Identity Security Posture Management (ISPM) is a core challenge for modern enterprises operating across cloud and SaaS environments. Answering basic ISPM visibility questions, such as understanding identity inventory and configuration hygiene, requires interpreting complex identity data, motivating growing interest in agentic AI systems. Despite this interest, there is currently no standardized way to evaluate how well such systems perform ISPM visibility tasks on real enterprise data. We introduce the Sola Visibility ISPM Benchmark, the first benchmark designed to evaluate agentic AI systems on foundational ISPM visibility tasks using a live, production-grade identity environment spanning AWS, Okta, and Google Workspace. The benchmark focuses on identity inventory and hygiene questions and is accompanied by the Sola AI Agent, a tool-using agent that translates natural-language queries into executable data exploration steps and produces verifiable, evidence-backed answers. Across 77 benchmark questions, the agent achieves strong overall performance, with an expert accuracy of 0.84 and a strict success rate of 0.77. Performance is highest on AWS hygiene tasks, where expert accuracy reaches 0.94, while results on Google Workspace and Okta hygiene tasks are more moderate, yet competitive. Overall, this work provides a practical and reproducible benchmark for evaluating agentic AI systems in identity security and establishes a foundation for future ISPM benchmarks covering more advanced identity analysis and governance tasks.

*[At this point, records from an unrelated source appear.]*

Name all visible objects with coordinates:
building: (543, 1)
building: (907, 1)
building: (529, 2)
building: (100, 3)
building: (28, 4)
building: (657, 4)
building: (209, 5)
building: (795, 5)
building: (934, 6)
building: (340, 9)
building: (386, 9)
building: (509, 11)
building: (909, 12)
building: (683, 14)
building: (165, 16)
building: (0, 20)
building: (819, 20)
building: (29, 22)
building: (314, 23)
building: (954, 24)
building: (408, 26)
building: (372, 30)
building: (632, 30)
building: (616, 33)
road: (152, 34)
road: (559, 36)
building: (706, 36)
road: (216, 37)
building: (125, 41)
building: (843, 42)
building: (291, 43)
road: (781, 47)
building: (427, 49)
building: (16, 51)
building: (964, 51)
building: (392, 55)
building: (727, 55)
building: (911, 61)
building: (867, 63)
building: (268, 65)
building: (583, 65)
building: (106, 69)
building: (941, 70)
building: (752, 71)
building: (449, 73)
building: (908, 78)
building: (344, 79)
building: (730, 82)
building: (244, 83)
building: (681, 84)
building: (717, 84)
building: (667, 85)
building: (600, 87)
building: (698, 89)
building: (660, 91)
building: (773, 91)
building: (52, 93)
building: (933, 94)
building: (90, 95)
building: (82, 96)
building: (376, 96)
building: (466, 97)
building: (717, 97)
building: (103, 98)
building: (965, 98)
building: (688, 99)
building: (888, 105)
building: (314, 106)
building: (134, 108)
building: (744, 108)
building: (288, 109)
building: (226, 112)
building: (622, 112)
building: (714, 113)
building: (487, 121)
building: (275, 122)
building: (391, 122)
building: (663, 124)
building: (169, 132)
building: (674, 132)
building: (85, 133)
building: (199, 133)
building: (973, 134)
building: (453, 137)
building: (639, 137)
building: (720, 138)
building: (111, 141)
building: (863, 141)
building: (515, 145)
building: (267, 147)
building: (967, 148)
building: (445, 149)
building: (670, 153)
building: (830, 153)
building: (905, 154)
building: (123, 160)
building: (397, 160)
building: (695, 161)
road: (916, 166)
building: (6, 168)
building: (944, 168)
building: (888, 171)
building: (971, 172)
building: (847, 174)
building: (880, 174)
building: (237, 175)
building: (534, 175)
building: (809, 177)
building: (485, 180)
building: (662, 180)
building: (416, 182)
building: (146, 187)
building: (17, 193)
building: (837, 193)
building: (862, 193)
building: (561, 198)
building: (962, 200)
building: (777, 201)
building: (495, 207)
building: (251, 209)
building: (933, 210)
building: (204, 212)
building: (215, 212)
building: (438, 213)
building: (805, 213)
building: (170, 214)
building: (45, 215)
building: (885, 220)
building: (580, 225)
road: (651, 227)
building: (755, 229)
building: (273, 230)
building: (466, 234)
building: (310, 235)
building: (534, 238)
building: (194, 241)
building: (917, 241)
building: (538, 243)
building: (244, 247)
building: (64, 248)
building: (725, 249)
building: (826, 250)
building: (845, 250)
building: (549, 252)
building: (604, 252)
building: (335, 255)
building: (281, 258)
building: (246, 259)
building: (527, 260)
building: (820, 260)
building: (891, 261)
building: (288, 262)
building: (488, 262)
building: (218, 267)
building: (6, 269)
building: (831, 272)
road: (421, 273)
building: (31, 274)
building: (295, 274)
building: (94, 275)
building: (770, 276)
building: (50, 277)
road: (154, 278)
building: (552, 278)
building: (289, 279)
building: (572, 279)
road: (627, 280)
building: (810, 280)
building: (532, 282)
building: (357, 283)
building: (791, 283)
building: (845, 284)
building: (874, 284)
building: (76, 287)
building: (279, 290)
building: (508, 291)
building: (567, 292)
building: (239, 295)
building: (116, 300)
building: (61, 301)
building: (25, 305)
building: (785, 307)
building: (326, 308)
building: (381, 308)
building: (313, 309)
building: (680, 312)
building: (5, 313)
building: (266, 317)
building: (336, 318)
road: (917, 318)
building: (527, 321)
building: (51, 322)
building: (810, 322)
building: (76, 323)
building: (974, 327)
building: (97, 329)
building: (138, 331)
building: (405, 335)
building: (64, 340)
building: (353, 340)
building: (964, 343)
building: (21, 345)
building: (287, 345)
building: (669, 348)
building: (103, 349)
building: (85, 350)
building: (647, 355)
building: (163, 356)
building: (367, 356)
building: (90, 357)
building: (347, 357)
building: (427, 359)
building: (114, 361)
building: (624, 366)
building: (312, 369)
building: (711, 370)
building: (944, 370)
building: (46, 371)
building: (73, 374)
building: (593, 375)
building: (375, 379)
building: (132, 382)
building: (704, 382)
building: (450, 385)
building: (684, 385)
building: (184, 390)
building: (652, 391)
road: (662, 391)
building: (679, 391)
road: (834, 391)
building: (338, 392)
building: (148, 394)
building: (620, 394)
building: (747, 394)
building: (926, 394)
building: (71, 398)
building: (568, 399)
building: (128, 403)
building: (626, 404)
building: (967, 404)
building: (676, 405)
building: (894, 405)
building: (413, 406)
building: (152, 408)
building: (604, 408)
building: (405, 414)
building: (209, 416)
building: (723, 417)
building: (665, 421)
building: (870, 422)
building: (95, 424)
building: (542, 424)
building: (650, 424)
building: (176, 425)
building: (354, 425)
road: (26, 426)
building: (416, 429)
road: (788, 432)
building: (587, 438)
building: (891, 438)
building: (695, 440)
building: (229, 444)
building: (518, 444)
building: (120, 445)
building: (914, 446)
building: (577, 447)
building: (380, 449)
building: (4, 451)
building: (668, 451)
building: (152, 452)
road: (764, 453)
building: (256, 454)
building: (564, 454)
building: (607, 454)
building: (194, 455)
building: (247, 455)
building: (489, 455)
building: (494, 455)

翻译：身份安全态势管理（ISPM）是现代企业在云和SaaS环境中运营面临的核心挑战。回答基本的ISPM可见性问题，例如理解身份清单和配置卫生状况，需要解析复杂的身份数据，这推动了对智能体AI系统日益增长的兴趣。尽管兴趣浓厚，但目前尚无标准化方法来评估此类系统在真实企业数据上执行ISPM可见性任务的表现。我们推出了Sola可见性ISPM基准，这是首个旨在使用涵盖AWS、Okta和Google Workspace的实时生产级身份环境，评估智能体AI系统在基础ISPM可见性任务上表现的基准。该基准聚焦于身份清单与卫生状况问题，并配套提供了Sola AI智能体——一个能够将自然语言查询转换为可执行的数据探索步骤，并生成可验证、有证据支持的答案的工具使用型智能体。在77个基准问题上，该智能体取得了强劲的整体性能，专家准确率达到0.84，严格成功率为0.77。在AWS卫生任务上性能最高，专家准确率达到0.94，而在Google Workspace和Okta卫生任务上的结果则较为温和，但仍具竞争力。总体而言，这项工作为评估身份安全领域的智能体AI系统提供了一个实用且可复现的基准，并为未来覆盖更高级身份分析与治理任务的ISPM基准奠定了基础。